Aśoka sent his son Mahinda as a missionary to Sri Lanka. The king of Sri Lanka, Dēvānaṃpiya Tissa, took up the religion and modeled himself on the Indian emperor. Aśoka sent Tissa a branch of the tree under which the Buddha achieved enlightenment, and it is believed that a descendant of this tree still survives in modern Sri Lanka. The emperor sent other Buddhist missionaries to locations throughout India and to foreign lands. His religious missions may have reached the Ionian Greeks, Burma, Malaya, Sumatra, and the regions of the Himalayas to the north. According to his rock edicts, he maintained diplomatic contacts with such faraway rulers as Antiochus II of Syria, Ptolemy Philadelphus of Egypt, Alexander of Epirus, and Antigonus II Gonatas of Macedonia. There is some evidence, then, that the Indian emperor managed to introduce Buddhist ideas to the Mediterranean world.

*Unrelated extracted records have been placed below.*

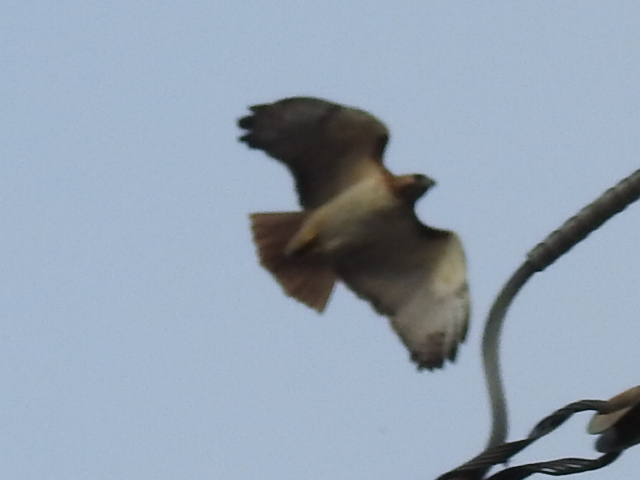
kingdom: Animalia
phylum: Chordata
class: Aves
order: Accipitriformes
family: Accipitridae
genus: Buteo
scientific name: Buteo jamaicensis
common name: Red-tailed hawk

Aśoka died in c. 238 b.c.e., after a reign of about thirty years. Soon afterward, the Mauryan Empire began to decline, and it broke up c. 185 b.c.e. Some historians have attributed the collapse of the empire to Aśoka’s own policies, maintaining that the emperor’s support of Buddhism led to a reaction by the pre-Buddhist brahman priesthood and that his nonviolence undermined the force needed to maintain an empire. However, other historians have argued that the empire was strained economically by the need to maintain its large army and that any state based primarily on personal loyalty to a ruler would tend to break up.



Significance

The rule of Aśoka was significant in three ways. First, he largely completed the process, begun by his grandfather and father, of bringing the Indian subcontinent under a single rule. This contributed to the concept of India as a single place, rather than as a collection of states like Europe. Second, although Buddhism was already spreading when Aśoka came to power, his sponsorship helped the religion flourish and move on to other locations. Theravāda Buddhism, which moved into Southeast Asia under Aśoka’s patronage, eventually became the dominant faith in the areas that became Burma, Laos, Thailand, and Cambodia. Sri Lanka still celebrates the mission of Aśoka’s son as the origin of Buddhism in that nation. Third, Aśoka became the model of the ideal Buddhist ruler in many kingdoms and therefore played an important part in the development of ancient Asian political theory and practice. The concept of the king who represents and maintains the cosmic order of justice was central to the idea of the monarch in ancient Cambodia. It was taken up by the kings of Siam (now known as Thailand) and by rulers in other Theravāda realms.



Further Reading

  • Lopez, Donald S. The Story of Buddhism: A Concise Guide to Its History and Teachings. San Francisco: Harper, 2001. A short history of the origins and transformations of Buddhism. Pronunciation guide, bibliography, glossary, and index.
  • Seneviratna, Anuradha, ed. King Aśoka and Buddhism. Seattle: Pariyatti Press, 1995. A collection of essays on Aśoka’s life and on the debates about his role in history.
  • Tamiah, Stanley J. World Conqueror and World Renouncer: A Study of Buddhism and Polity in Thailand Against a Historical Background. New York: Cambridge University Press, 1976. The classical work on the theory of the Buddhist king in Thailand. The author traces this theory from its origins in ancient India. Chapter 5 deals specifically with Aśoka as the model of the Buddhist king. Bibliography, index.
  • Thapar, Romila. Aśoka and the Decline of the Mauryas. Delhi: Oxford University Press, 1997. An updated edition of one of the most widely read histories of the Mauryan period by a prominent scholar of ancient India. Bibliography and index.